==== RECORD EXTRACTS

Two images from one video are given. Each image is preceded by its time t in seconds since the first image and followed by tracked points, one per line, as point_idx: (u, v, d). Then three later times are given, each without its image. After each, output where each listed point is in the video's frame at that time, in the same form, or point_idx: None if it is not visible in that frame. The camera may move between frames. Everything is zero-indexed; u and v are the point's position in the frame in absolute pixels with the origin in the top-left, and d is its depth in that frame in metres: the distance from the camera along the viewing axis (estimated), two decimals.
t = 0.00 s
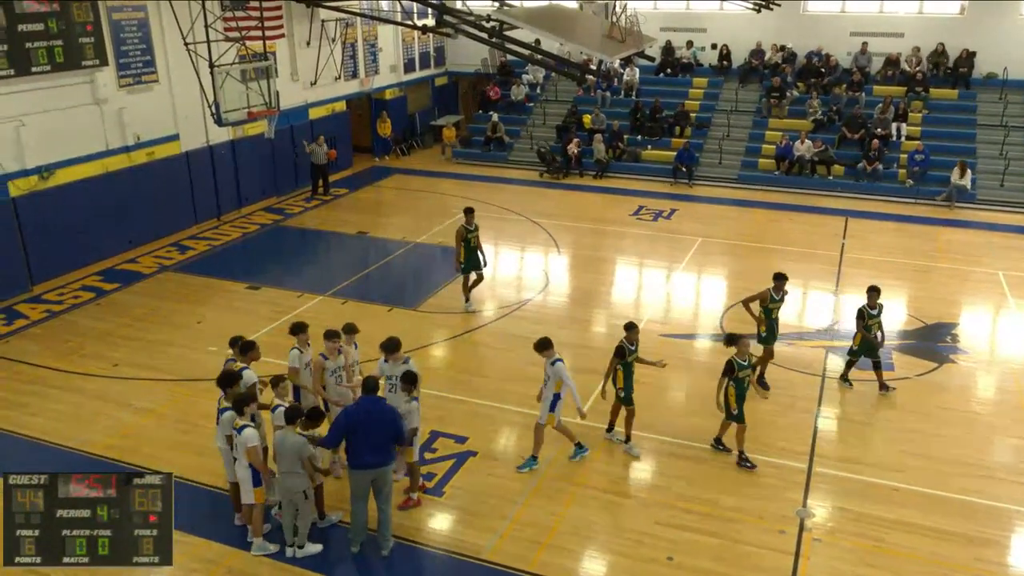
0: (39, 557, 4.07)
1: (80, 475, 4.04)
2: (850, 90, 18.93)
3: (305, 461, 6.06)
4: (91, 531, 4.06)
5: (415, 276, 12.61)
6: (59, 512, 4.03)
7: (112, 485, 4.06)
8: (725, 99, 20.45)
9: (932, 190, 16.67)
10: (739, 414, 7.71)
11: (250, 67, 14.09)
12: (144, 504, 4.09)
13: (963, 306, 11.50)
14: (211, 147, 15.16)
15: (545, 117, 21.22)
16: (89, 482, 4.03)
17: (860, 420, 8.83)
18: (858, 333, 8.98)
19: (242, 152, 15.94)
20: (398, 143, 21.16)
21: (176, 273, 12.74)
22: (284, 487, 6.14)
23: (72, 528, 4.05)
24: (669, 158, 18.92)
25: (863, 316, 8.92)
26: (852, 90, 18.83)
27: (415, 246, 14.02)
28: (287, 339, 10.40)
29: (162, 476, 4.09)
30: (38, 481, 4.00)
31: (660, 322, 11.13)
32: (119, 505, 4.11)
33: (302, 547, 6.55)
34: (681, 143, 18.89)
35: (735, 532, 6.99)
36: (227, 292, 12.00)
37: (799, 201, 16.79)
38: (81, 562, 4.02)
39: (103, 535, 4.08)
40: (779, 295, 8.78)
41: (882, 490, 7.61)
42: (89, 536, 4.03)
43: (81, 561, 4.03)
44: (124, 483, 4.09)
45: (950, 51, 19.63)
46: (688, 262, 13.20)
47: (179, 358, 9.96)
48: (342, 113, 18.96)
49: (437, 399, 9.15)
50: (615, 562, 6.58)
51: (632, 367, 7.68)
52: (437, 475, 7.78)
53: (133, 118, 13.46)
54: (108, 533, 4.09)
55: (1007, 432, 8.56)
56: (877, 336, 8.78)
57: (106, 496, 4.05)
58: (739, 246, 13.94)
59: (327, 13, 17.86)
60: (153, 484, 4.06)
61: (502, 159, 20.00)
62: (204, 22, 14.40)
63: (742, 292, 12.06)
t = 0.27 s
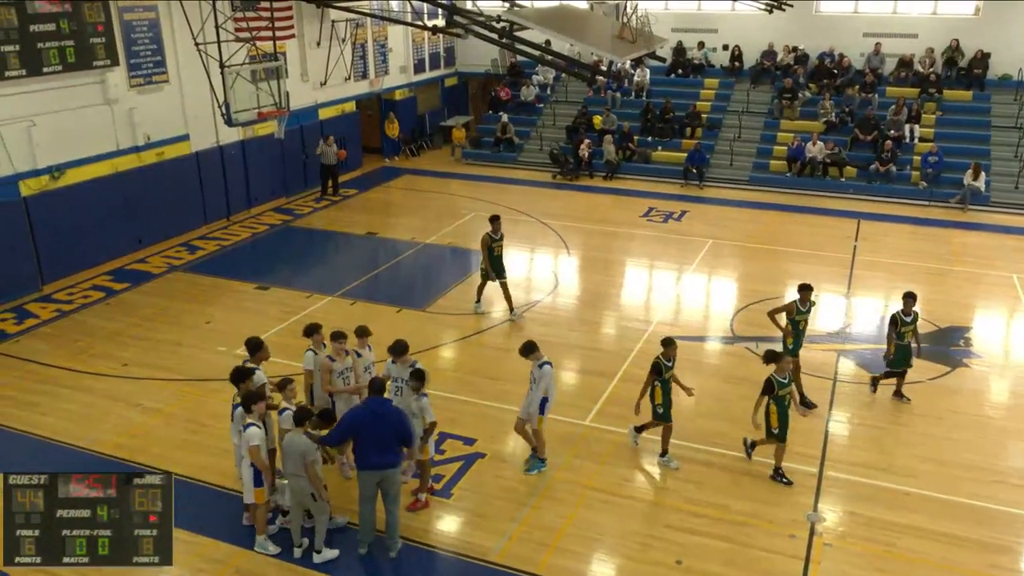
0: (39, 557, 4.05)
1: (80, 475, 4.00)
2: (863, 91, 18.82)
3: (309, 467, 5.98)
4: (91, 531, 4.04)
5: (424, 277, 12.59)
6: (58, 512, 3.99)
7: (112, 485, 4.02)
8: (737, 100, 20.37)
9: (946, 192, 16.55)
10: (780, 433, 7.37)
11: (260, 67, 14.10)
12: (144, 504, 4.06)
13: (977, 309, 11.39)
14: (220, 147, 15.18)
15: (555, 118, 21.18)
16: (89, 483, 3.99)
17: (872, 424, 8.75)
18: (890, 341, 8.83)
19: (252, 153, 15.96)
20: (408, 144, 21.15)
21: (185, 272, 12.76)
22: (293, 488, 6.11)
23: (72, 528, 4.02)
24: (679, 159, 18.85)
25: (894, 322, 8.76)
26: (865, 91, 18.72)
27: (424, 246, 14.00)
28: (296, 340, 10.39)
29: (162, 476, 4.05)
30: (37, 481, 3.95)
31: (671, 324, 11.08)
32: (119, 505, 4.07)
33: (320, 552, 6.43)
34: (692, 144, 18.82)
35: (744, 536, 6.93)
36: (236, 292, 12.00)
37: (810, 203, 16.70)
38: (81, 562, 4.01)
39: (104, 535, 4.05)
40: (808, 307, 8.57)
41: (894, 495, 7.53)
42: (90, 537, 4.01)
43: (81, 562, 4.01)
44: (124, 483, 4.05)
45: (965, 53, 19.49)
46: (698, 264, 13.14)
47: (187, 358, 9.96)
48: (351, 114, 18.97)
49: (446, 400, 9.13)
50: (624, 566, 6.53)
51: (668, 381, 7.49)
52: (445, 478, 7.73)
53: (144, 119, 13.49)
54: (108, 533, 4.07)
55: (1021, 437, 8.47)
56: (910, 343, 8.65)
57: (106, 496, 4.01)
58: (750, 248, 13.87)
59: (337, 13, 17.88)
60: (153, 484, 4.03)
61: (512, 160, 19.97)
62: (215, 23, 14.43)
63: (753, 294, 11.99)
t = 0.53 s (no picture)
0: (40, 557, 4.00)
1: (80, 474, 3.94)
2: (874, 91, 18.70)
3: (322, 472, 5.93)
4: (90, 531, 3.96)
5: (429, 277, 12.54)
6: (58, 511, 3.94)
7: (112, 484, 3.94)
8: (746, 101, 20.26)
9: (956, 194, 16.42)
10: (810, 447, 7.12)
11: (266, 67, 14.07)
12: (144, 504, 3.97)
13: (988, 312, 11.28)
14: (226, 147, 15.15)
15: (562, 118, 21.10)
16: (88, 482, 3.93)
17: (882, 428, 8.65)
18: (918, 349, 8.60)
19: (257, 152, 15.92)
20: (414, 144, 21.11)
21: (190, 272, 12.72)
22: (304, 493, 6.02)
23: (72, 528, 3.95)
24: (687, 160, 18.76)
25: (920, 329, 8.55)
26: (876, 91, 18.60)
27: (430, 247, 13.95)
28: (301, 340, 10.34)
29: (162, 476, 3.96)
30: (37, 480, 3.91)
31: (678, 325, 10.99)
32: (119, 505, 3.99)
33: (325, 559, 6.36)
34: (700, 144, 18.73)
35: (753, 540, 6.84)
36: (240, 292, 11.95)
37: (819, 204, 16.59)
38: (81, 562, 3.94)
39: (103, 536, 3.98)
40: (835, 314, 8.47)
41: (904, 499, 7.44)
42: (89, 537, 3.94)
43: (81, 562, 3.94)
44: (124, 483, 3.97)
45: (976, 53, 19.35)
46: (706, 265, 13.05)
47: (192, 358, 9.92)
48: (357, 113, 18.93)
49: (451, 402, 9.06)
50: (631, 569, 6.45)
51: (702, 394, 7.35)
52: (450, 479, 7.67)
53: (149, 118, 13.47)
54: (108, 533, 3.99)
55: None
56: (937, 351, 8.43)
57: (105, 496, 3.94)
58: (759, 249, 13.78)
59: (343, 13, 17.85)
60: (153, 483, 3.93)
61: (519, 160, 19.90)
62: (221, 22, 14.40)
63: (762, 296, 11.90)
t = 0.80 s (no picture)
0: (40, 557, 4.04)
1: (80, 474, 3.99)
2: (873, 90, 18.67)
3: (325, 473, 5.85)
4: (90, 531, 4.00)
5: (427, 277, 12.49)
6: (59, 512, 3.99)
7: (111, 484, 3.99)
8: (745, 99, 20.22)
9: (956, 193, 16.38)
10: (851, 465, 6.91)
11: (263, 66, 14.02)
12: (144, 504, 4.02)
13: (989, 311, 11.24)
14: (223, 146, 15.09)
15: (561, 117, 21.06)
16: (88, 482, 3.97)
17: (883, 428, 8.61)
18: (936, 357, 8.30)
19: (254, 152, 15.86)
20: (412, 143, 21.05)
21: (187, 272, 12.66)
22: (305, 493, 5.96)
23: (72, 528, 4.00)
24: (686, 159, 18.72)
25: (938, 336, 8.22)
26: (875, 90, 18.57)
27: (428, 247, 13.89)
28: (298, 340, 10.29)
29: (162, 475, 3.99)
30: (38, 481, 3.97)
31: (678, 325, 10.95)
32: (119, 505, 4.03)
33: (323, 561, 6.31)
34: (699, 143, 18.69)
35: (754, 541, 6.80)
36: (237, 292, 11.89)
37: (819, 204, 16.56)
38: (81, 562, 3.98)
39: (103, 536, 4.02)
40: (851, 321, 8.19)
41: (905, 499, 7.40)
42: (89, 537, 3.98)
43: (81, 561, 3.98)
44: (124, 483, 4.01)
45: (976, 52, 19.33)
46: (706, 265, 13.01)
47: (189, 358, 9.86)
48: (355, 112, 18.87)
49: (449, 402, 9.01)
50: (630, 570, 6.41)
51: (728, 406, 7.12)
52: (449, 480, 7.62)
53: (145, 117, 13.41)
54: (108, 533, 4.03)
55: None
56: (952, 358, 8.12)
57: (106, 495, 4.00)
58: (758, 249, 13.74)
59: (341, 11, 17.80)
60: (153, 483, 3.98)
61: (518, 159, 19.85)
62: (217, 21, 14.35)
63: (761, 295, 11.86)
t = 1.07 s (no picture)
0: (40, 557, 4.16)
1: (81, 475, 4.11)
2: (861, 88, 18.74)
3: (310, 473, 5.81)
4: (90, 531, 4.12)
5: (417, 276, 12.46)
6: (59, 512, 4.12)
7: (112, 485, 4.11)
8: (734, 97, 20.26)
9: (944, 190, 16.46)
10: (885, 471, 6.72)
11: (251, 64, 13.96)
12: (143, 504, 4.12)
13: (976, 307, 11.31)
14: (211, 145, 15.01)
15: (550, 115, 21.05)
16: (89, 482, 4.09)
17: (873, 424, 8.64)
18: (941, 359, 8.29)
19: (242, 151, 15.78)
20: (401, 141, 21.00)
21: (176, 272, 12.59)
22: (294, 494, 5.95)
23: (72, 528, 4.12)
24: (676, 157, 18.75)
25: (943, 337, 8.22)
26: (863, 88, 18.65)
27: (418, 246, 13.86)
28: (288, 339, 10.24)
29: (160, 477, 4.10)
30: (39, 481, 4.10)
31: (668, 323, 10.96)
32: (118, 505, 4.14)
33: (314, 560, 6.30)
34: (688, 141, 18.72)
35: (745, 538, 6.82)
36: (227, 292, 11.83)
37: (807, 201, 16.62)
38: (81, 561, 4.11)
39: (103, 535, 4.14)
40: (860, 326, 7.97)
41: (895, 496, 7.43)
42: (89, 536, 4.11)
43: (81, 560, 4.12)
44: (124, 484, 4.13)
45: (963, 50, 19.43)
46: (696, 263, 13.03)
47: (178, 358, 9.81)
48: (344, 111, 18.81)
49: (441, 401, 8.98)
50: (621, 568, 6.42)
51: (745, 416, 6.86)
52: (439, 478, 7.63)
53: (132, 116, 13.32)
54: (108, 533, 4.15)
55: (1021, 437, 8.38)
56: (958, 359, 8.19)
57: (105, 496, 4.11)
58: (748, 247, 13.78)
59: (329, 10, 17.73)
60: (152, 484, 4.09)
61: (508, 158, 19.84)
62: (205, 19, 14.27)
63: (751, 293, 11.89)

========

▶ **PROBLEM TO WORK ON**:
Without the pictures, repeat the entries above line by line, from the first through the one that contains "14: (211, 147, 15.16)", both ends included.

▶ **RESULT**:
Two images from one video are given. Each image is preceded by its time t in seconds since the first image and followed by tracked points, one per line, as point_idx: (u, v, d). Then three later times are given, each without its image. After each, output where each listed point is in the video's frame at that time, in the same form, or point_idx: None if it is not visible in that frame. The camera may move between frames. Everything is zero-indexed; u and v are the point's position in the frame in absolute pixels with the origin in the top-left, and d is its depth in that frame in metres: the distance from the camera along the viewing axis (estimated), two decimals.
t = 0.00 s
0: (39, 557, 4.07)
1: (80, 475, 4.04)
2: (850, 90, 18.93)
3: (305, 461, 6.06)
4: (91, 531, 4.06)
5: (415, 276, 12.61)
6: (59, 512, 4.03)
7: (112, 485, 4.06)
8: (725, 99, 20.45)
9: (932, 190, 16.67)
10: (739, 414, 7.71)
11: (250, 67, 14.09)
12: (144, 504, 4.09)
13: (963, 306, 11.50)
14: (211, 147, 15.16)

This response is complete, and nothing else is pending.